WHAT THIS TASK INVOLVES: In the listing below, find the line containing "обилното потене ни карат по-често да" and the line containing "часове на деня". Repeat exactly those two lines and every line between them.
============
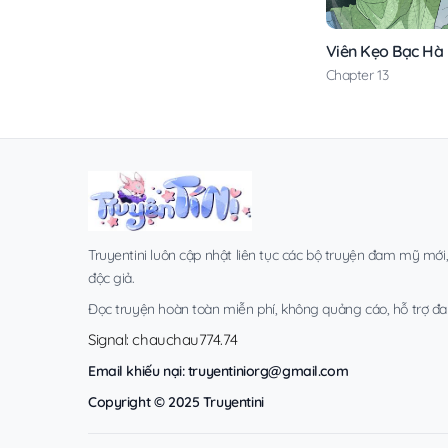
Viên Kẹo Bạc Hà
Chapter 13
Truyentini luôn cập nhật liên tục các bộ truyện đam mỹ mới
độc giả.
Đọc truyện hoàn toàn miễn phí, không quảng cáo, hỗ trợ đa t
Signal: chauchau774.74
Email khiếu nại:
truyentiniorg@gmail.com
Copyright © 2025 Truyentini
============
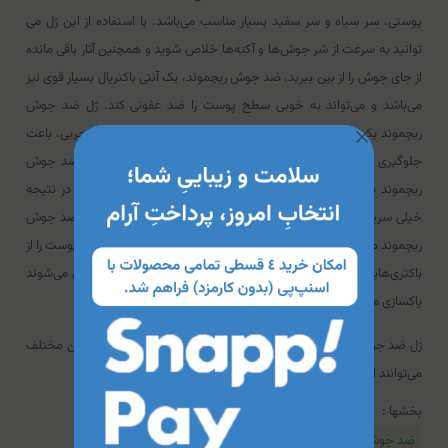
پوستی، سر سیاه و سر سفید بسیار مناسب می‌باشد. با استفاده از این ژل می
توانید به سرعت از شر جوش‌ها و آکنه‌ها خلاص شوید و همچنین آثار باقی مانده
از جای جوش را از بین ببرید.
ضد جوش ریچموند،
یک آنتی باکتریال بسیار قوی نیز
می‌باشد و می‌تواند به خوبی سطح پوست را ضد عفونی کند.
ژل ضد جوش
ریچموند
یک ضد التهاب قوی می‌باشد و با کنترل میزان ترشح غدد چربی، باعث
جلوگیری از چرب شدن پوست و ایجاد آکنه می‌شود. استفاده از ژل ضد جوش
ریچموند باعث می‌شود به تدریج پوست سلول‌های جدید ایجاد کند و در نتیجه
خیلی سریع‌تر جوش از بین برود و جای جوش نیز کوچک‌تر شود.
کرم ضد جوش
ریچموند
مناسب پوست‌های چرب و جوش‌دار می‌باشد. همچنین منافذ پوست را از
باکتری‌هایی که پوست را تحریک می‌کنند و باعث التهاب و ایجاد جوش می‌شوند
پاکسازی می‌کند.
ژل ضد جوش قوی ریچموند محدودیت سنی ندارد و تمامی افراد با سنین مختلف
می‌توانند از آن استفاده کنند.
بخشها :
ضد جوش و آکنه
============
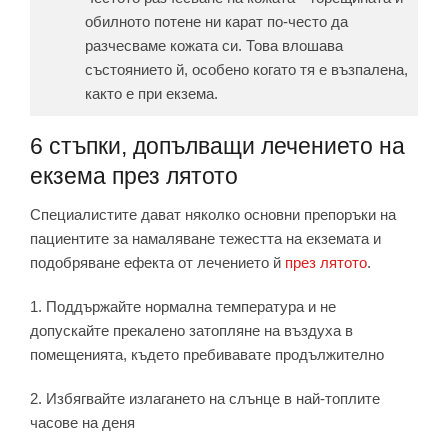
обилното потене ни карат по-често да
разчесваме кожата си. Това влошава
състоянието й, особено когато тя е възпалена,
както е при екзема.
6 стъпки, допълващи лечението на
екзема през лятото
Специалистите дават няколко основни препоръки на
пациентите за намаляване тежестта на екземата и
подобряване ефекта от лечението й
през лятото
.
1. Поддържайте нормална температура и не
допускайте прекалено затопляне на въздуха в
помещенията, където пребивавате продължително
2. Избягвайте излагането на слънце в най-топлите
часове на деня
============
EXERCISE ANSWER:
обилното потене ни карат по-често да
разчесваме кожата си. Това влошава
състоянието й, особено когато тя е възпалена,
както е при екзема.
6 стъпки, допълващи лечението на
екзема през лятото
Специалистите дават няколко основни препоръки на
пациентите за намаляване тежестта на екземата и
подобряване ефекта от лечението й
през лятото
.
1. Поддържайте нормална температура и не
допускайте прекалено затопляне на въздуха в
помещенията, където пребивавате продължително
2. Избягвайте излагането на слънце в най-топлите
часове на деня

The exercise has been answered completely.